Stability Evaluation of Different Oblique Lumbar Interbody Fusion Constructs in Normal and Osteoporotic Condition - A Finite Element Based Study.

In developed countries, the age structure of the population is currently undergoing an upward shift, resulting a decrease in general bone quality and surgical durability. Over the past decade, oblique lumbar interbody fusion (OLIF) has been globally accepted as a minimally invasive surgical technique. There are several stabilization options available for OLIF cage fixation such as self-anchored stand-alone (SSA), lateral plate-screw (LPS), and bilateral pedicle screw (BPS) systems. The constructs' stability are crucial for the immediate and long-term success of the surgery. The aim of this study is to investigate the biomechanical effect of the aforementioned constructs, using finite element analysis with different bone qualities (osteoporotic and normal). A bi-segmental (L2-L4) finite element (FE) model was created, using a CT scan of a 24-year-old healthy male. After the FE model validation, CAD geometries of the implants were inserted into the L3-L4 motion segment during a virtual surgery. For the simulations, a 150 N follower load was applied on the models, then 10 Nm of torque was used in six general directions (flexion, extension, right/left bending, and right/left rotation), with different bone material properties. The smallest segmental (L3-L4) ROM (range of motion) was observed in the BPS system, except for right bending. Osteoporosis increased ROMs in all constructs, especially in the LPS system (right bending increase: 140.26%). Osteoporosis also increased the caudal displacement of the implanted cage in all models (healthy bone: 0.06 ± 0.03 mm, osteoporosis: 0.106 ± 0.07 mm), particularly with right bending, where the displacement doubled in SSA and LPS constructs. The displacement of the screws inside the L4 vertebra increased by 59% on average (59.33 ± 21.53%) due to osteoporosis (100% in LPS, rotation). BPS-L4 screw displacements were the least affected by osteoporosis. The investigated constructs provide different levels of stability to the spine depending on the quality of the bone, which can affect the outcome of the surgery. In our model, the BPS system was found to be the most stable construct in osteoporosis. The presented model, after further development, has the potential to help the surgeon in planning a particular spinal surgery by adjusting the stabilization type to the patient's bone quality.

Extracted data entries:
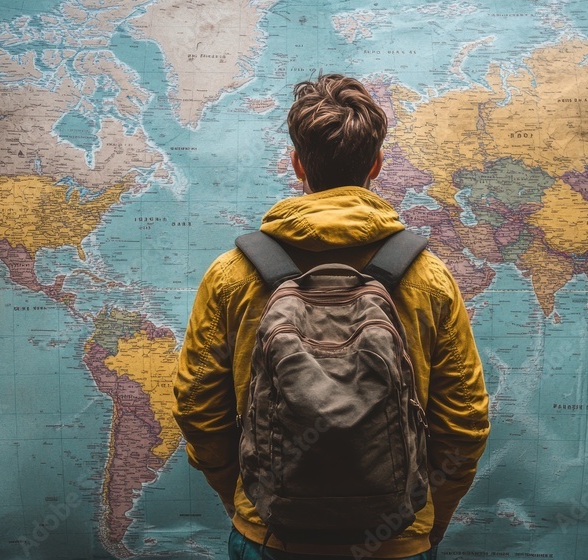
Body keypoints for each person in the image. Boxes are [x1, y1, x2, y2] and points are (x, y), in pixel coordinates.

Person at [173, 73, 490, 559]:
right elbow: (463, 423)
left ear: (297, 162)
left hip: (271, 537)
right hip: (395, 543)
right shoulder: (429, 278)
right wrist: (428, 519)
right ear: (377, 164)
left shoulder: (231, 274)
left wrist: (245, 501)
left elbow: (199, 407)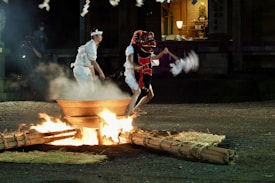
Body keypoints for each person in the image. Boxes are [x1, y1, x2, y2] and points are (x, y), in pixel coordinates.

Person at [124, 30, 168, 115]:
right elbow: (129, 60)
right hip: (132, 74)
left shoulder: (144, 48)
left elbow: (154, 57)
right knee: (137, 92)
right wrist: (136, 66)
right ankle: (129, 112)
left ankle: (135, 108)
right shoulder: (130, 48)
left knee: (150, 94)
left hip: (142, 74)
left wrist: (163, 53)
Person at [71, 28, 105, 98]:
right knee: (85, 89)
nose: (101, 37)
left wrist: (93, 77)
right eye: (99, 35)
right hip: (80, 68)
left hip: (85, 69)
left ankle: (86, 106)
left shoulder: (93, 45)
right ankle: (79, 106)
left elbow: (90, 64)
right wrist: (101, 72)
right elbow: (93, 61)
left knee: (91, 89)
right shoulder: (91, 45)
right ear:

TASK REQUIREMENTS:
[1] According to the OLIF stability study, what kind of person's CT scan was used to create the finite element model?
[2] For each statement below, say whether it agrees with the OLIF stability study.
(a) The finite element model covered the L2 to L4 segments of the spine.
(b) The LPS system showed the smallest segmental range of motion in every loading direction.
(c) Osteoporosis affected the BPS-L4 screw displacements more than any other screw displacements.

ANSWERS FOR THE TASKS:
[1] A 24-year-old healthy male.

[2]
(a) Yes: "A bi-segmental (L2-L4) finite element (FE) model was created"
(b) No: "The smallest segmental (L3-L4) ROM (range of motion) was observed in the BPS system, except for right bending."
(c) No: "BPS-L4 screw displacements were the least affected by osteoporosis."